**COSA SI CHIEDE:**
a) Elenca tutte le organizzazioni nominate nel testo sull'agricoltura nella Striscia di Gaza.
b) Prosegui il testo sull'agricoltura nella Striscia di Gaza a partire dalla sua ultima frase.

Oltre l’80% dei terreni coltivabili è stato danneggiato dai bombardamenti e reso inaccessibile, in particolare a Rafah, a Sud, e nel Nord. Campi, serre e alberi vengono spianati da ruspe e carri armati, in una strategia brutale di Tel Aviv volta a sfinire una popolazione già privata degli aiuti ed esposta a una crisi catastrofica. La quale, comunque, si ingegna, tra orti improvvisati e semine in cassoni trasportabili. La testimonianza di Sami Abu Omar
“I progetti agricoli nella Striscia di Gaza sono cancellati e le perdite sono enormi e inimmaginabili. Tutte le infrastrutture di questo settore, comprese le reti di irrigazione e i pozzi, sono state distrutte, così come tutti i fienili e le fattorie”.
Sami Abu Omar, cooperante della Ong italiana Associazione di cooperazione e solidarietà (Acs) a Gaza e da settembre scorso anche operatore di Emergency, ne è testimone. “Ruspe e carri armati distruggono e spianano intenzionalmente colture e terreni agricoli, le serre e gli alberi vengono sradicati e sepolti fino a non lasciarne traccia”.
A fine maggio l’Organizzazione delle Nazioni unite per l’alimentazione e l’agricoltura (Fao) ha misurato il livello di devastazione in un report per il quale ormai nella Striscia meno del 5% della superficie agricola è disponibile per la coltivazione.
L’analisi è stata condotta ad aprile tramite una valutazione geo-spaziale eseguita dal Centro satellitare delle Nazioni Unite (Unosat), che ha utilizzato delle immagini satellitari ad alta risoluzione e le ha confrontate con le fotografie di riferimento precedenti al conflitto. Dalle rilevazioni emerge che più dell’80% dell’area coltivabile a Gaza è stata danneggiata, equivalente a 12.537 ettari su un totale di 15.053, e che il 78% dei terreni non è più accessibile agli agricoltori.

Nell’intera Striscia rimangono perciò “utilizzabili” solo 688 ettari, per lo più nelle zone centrali di Deir Al-Balah e Khan Younis (10,6% e 8,8% dei terreni), una superficie che finora non è stata distrutta e che non è stata oggetto dei divieti di accesso da parte dell’esercito israeliano. Invece nei governatorati della parte Nord oltre il 90% delle aree agricole sono state danneggiate, quota che tocca invece il 100% nella città di Rafah, a Sud, dove i terreni sono inaccessibili per gli abitanti a causa dell’invasione delle truppe di Israele.
“La situazione è più che drammatica, considerando che lo era già un paio d’anni fa e non è mai migliorata. L’area prettamente agricola di Gaza era la fascia Est lungo tutta la Striscia fino al muro di delimitazione, anche dentro la buffer zone controllata da Israele -prosegue Abu Omar-. Palmeti, serre idroponiche, pozzi e desalinizzatori costruiti anche dalla cooperazione internazionale sono stati tra i primi bersagli dei bombardamenti, poi è stato vietato l’accesso alla popolazione per ripristinarli. Da ormai un anno queste aree sono divenute dei corridoi per i carri armati o aree destinate alla logistica dell’esercito”.

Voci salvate
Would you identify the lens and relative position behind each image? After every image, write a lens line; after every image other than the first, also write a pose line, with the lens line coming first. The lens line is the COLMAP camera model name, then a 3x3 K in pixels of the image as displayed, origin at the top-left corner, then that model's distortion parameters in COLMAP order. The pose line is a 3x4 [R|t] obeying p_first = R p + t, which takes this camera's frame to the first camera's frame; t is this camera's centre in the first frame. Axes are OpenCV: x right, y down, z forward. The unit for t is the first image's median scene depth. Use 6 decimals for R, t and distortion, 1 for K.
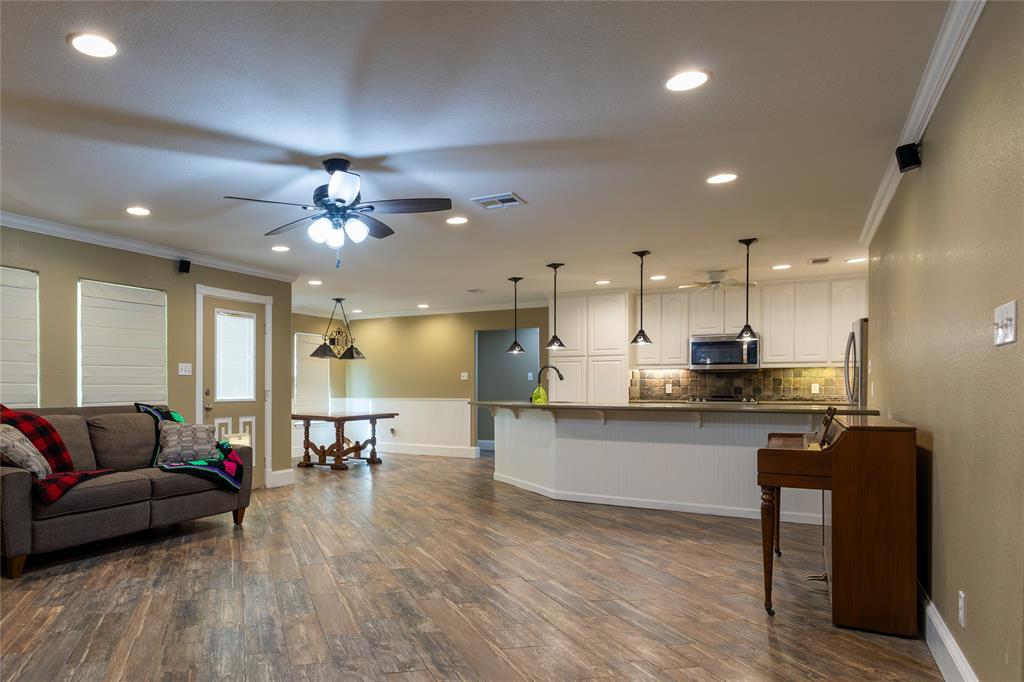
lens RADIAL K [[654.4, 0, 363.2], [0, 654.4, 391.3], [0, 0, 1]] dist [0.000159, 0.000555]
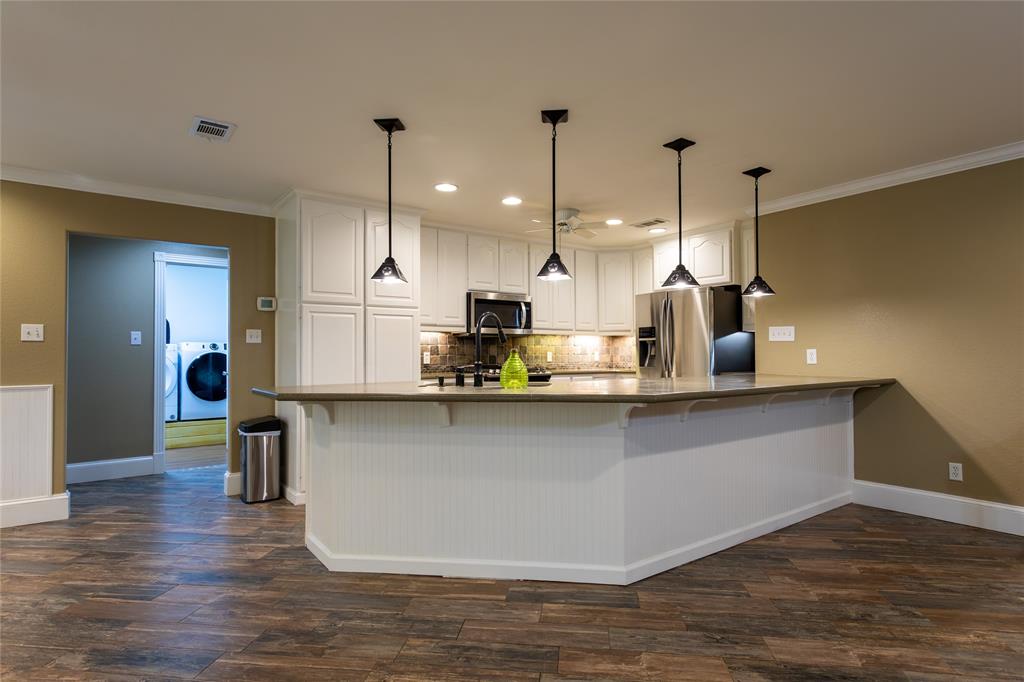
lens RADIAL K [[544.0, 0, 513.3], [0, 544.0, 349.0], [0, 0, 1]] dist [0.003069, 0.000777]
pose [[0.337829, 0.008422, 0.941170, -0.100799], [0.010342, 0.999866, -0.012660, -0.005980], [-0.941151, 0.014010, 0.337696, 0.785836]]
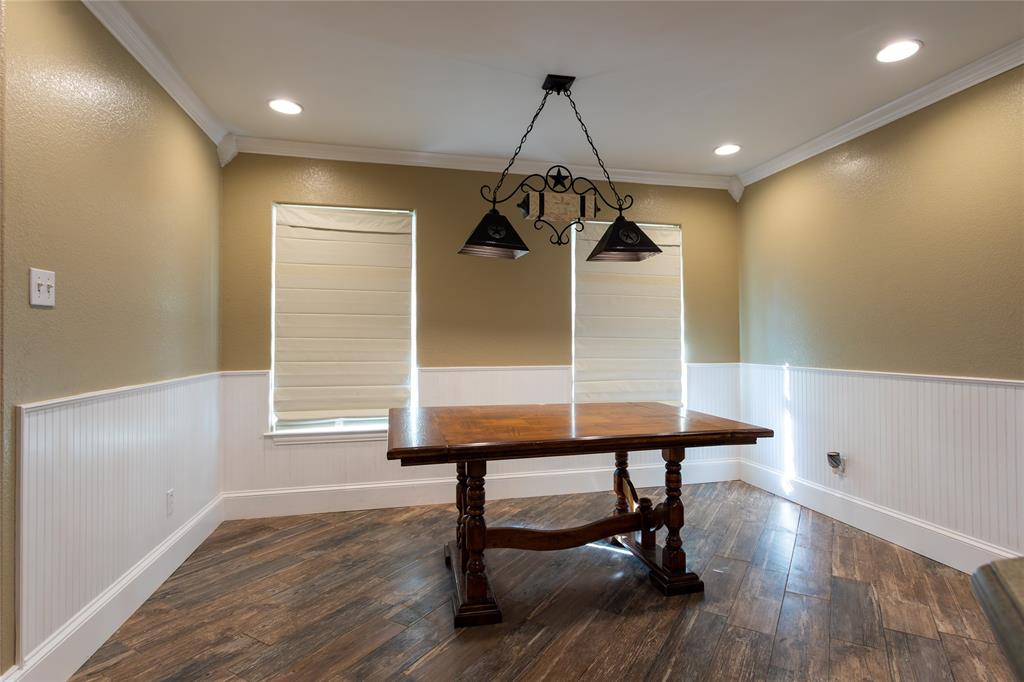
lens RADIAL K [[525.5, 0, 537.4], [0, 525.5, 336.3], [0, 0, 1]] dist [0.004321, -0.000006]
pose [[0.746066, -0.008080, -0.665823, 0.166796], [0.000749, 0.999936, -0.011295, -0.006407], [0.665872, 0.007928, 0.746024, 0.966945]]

---

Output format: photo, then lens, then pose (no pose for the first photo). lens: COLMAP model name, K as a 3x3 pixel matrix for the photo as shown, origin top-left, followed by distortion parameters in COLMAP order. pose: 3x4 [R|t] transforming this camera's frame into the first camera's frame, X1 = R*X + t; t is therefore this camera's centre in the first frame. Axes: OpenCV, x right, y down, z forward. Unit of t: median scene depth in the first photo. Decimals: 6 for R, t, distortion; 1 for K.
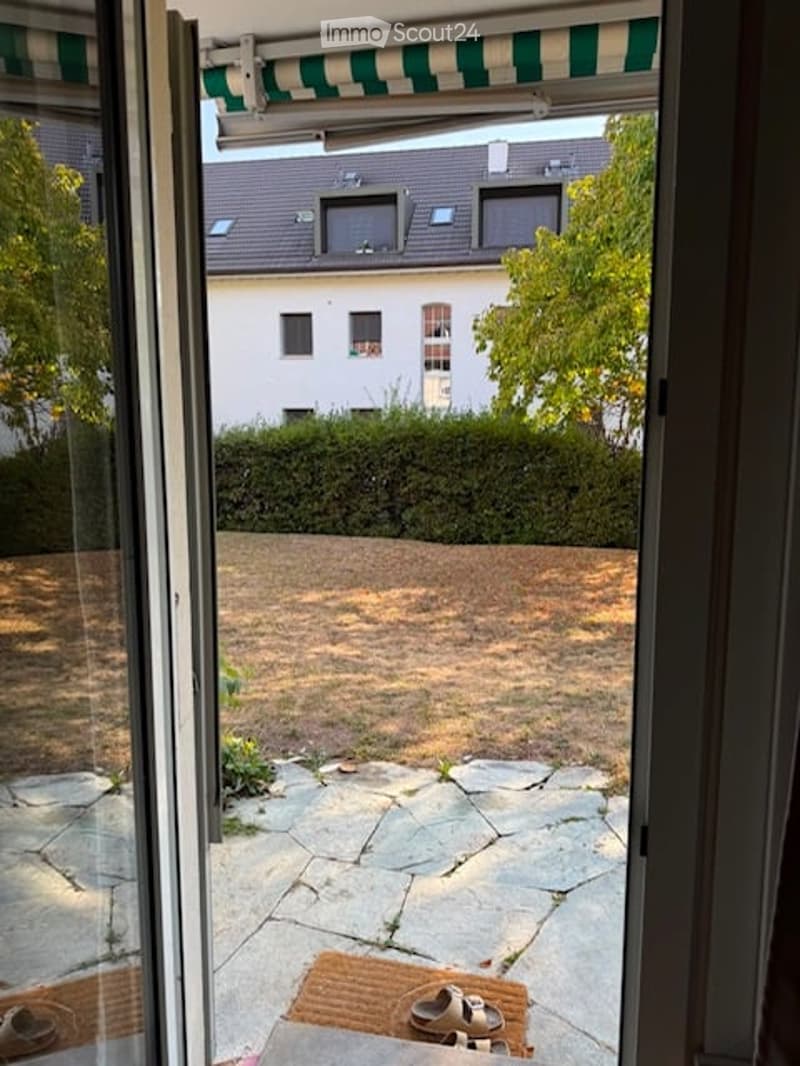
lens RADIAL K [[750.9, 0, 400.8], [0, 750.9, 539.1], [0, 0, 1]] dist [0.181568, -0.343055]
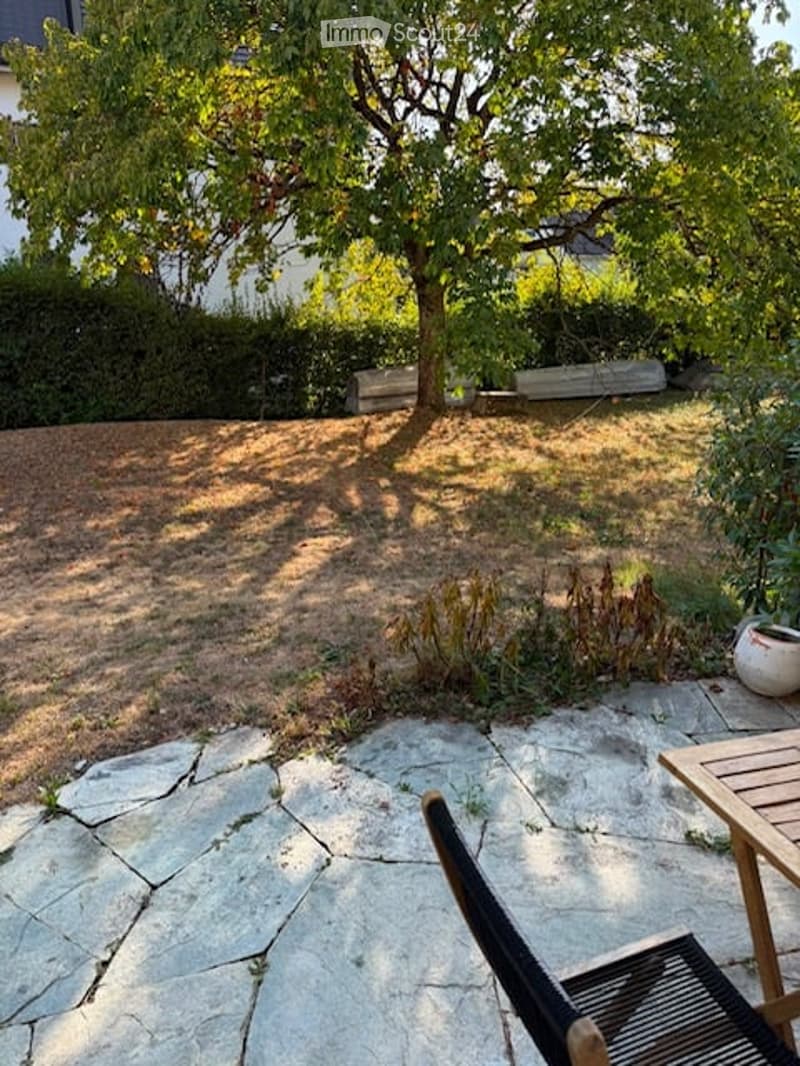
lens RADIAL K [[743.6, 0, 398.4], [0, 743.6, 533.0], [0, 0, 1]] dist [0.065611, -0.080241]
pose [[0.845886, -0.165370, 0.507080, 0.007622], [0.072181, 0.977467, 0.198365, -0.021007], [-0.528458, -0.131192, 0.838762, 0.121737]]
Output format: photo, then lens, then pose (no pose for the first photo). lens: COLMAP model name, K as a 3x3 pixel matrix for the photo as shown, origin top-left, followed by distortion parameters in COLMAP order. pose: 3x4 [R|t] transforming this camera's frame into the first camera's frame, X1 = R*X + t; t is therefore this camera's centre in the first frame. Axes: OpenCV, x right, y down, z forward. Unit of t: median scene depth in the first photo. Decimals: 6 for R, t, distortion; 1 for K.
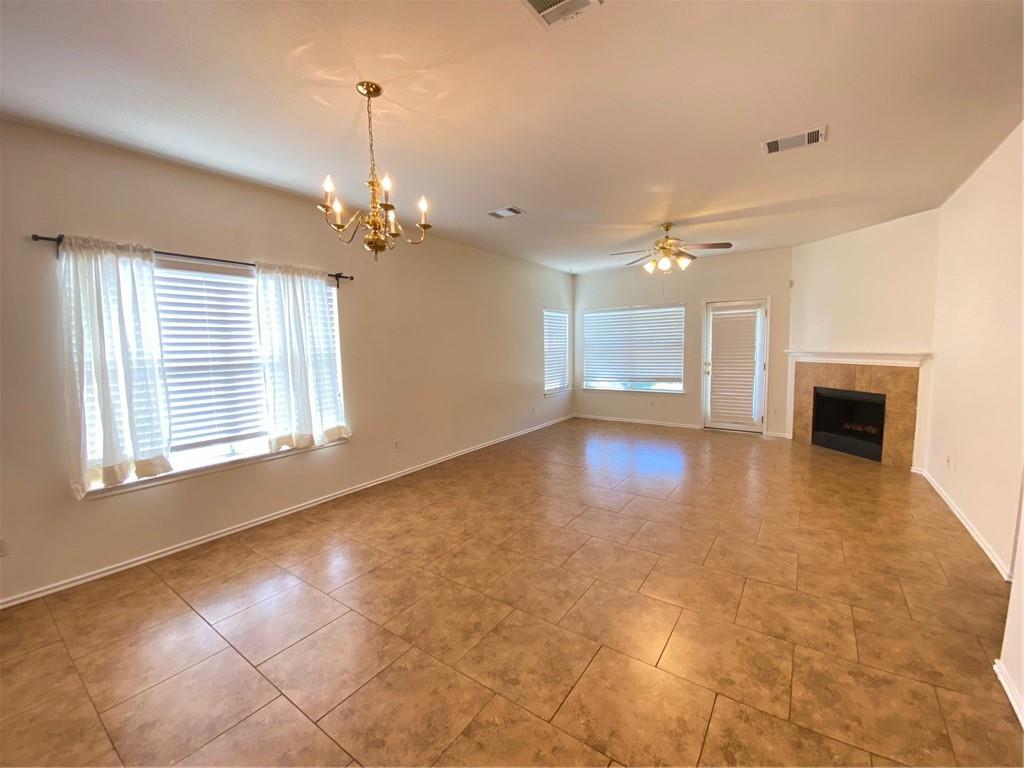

**RISPOSTE PER COMPITO:**
a)
- Associazione di cooperazione e solidarietà (Acs)
- Emergency
- Organizzazione delle Nazioni unite per l'alimentazione e l'agricoltura (Fao)
- Centro satellitare delle Nazioni Unite (Unosat)

b)
Il report della Fao ha misurato anche il livello di distruzione delle infrastrutture agricole, rilevando che il 71% delle serre nella Striscia è stato rovinato dal conflitto; in particolare tutte le strutture del governatorato di Gaza sono state ormai danneggiate, mentre a Rafah si è registrato un importante aumento delle serre distrutte, passate dal 57% del totale a dicembre 2024 all’86% nell’aprile 2025. Una situazione simile si riscontra anche per i pozzi agricoli, dei quali ad oggi l’83% risulta distrutto rispetto al 67% dello scorso dicembre.
“Le zone adatte all’agricoltura nella Striscia erano Rafah e Khan Younis ma sono state totalmente distrutte dai bombardamenti aerei e dalle operazioni di terra, soprattutto quelle di maggio 2024 a Rafah che hanno danneggiato tutte le serre,- evidenzia Abu Omar-. A Khan Younis era rimasta intatta solo una zona nei pressi del mare, però dopo il primo cessate il fuoco i soldati israeliani sono entrati nell’area per distruggerla poiché i residenti avevano iniziato a sistemare le serre per coltivare degli ortaggi. Le pochissime che rimangono sono nei pressi di Deir Al-Balah e Al-Mawasi”.

Il settore agricolo costituiva un importante mezzo di sussistenza e una risorsa economica per i residenti, rappresentando almeno il 10% dell’economia di Gaza con oltre 550mila persone che vi si affidavano per il proprio sostentamento. All’inizio di quest’anno la Fao ha stimato per il solo 2023 il valore dei danni e delle perdite subite dal settore agricolo a Gaza: una cifra che supera i due miliardi di dollari con un fabbisogno per la ricostruzione stimabile in almeno 4,2 miliardi. E mancano gli effetti del 2024 e dei primi cinque mesi del 2025.
“Le aree agricole sono ormai scarsissime e si coltivano principalmente prodotti da consumare freschi e a ciclo breve, vista l’urgenza di produrre e l’instabilità data dai continui sfollamenti interni. Va ricordato che ormai il 90% della popolazione di Gaza ha abbandonato la propria casa e l’80% vive negli accampamenti, anche se nelle ultime settimane molti sfollamenti sono stati talmente improvvisi e brutali che tante famiglie hanno dormito per strada senza tende -racconta Sami Abu Omar-. Per questi stessi motivi gli orti improvvisati vengono abbandonati prima del raccolto, e molti provano a coltivare fuori dalla terra, in vasi o cassoni trasportabili, ma anche questo sistema non è efficace né fattibile perché le evacuazioni vengono ordinate improvvisamente e le persone devono trasportare quel poco che possono, innanzitutto i figli o i parenti anziani o feriti, e non possono permettersi di spostare i vasi”.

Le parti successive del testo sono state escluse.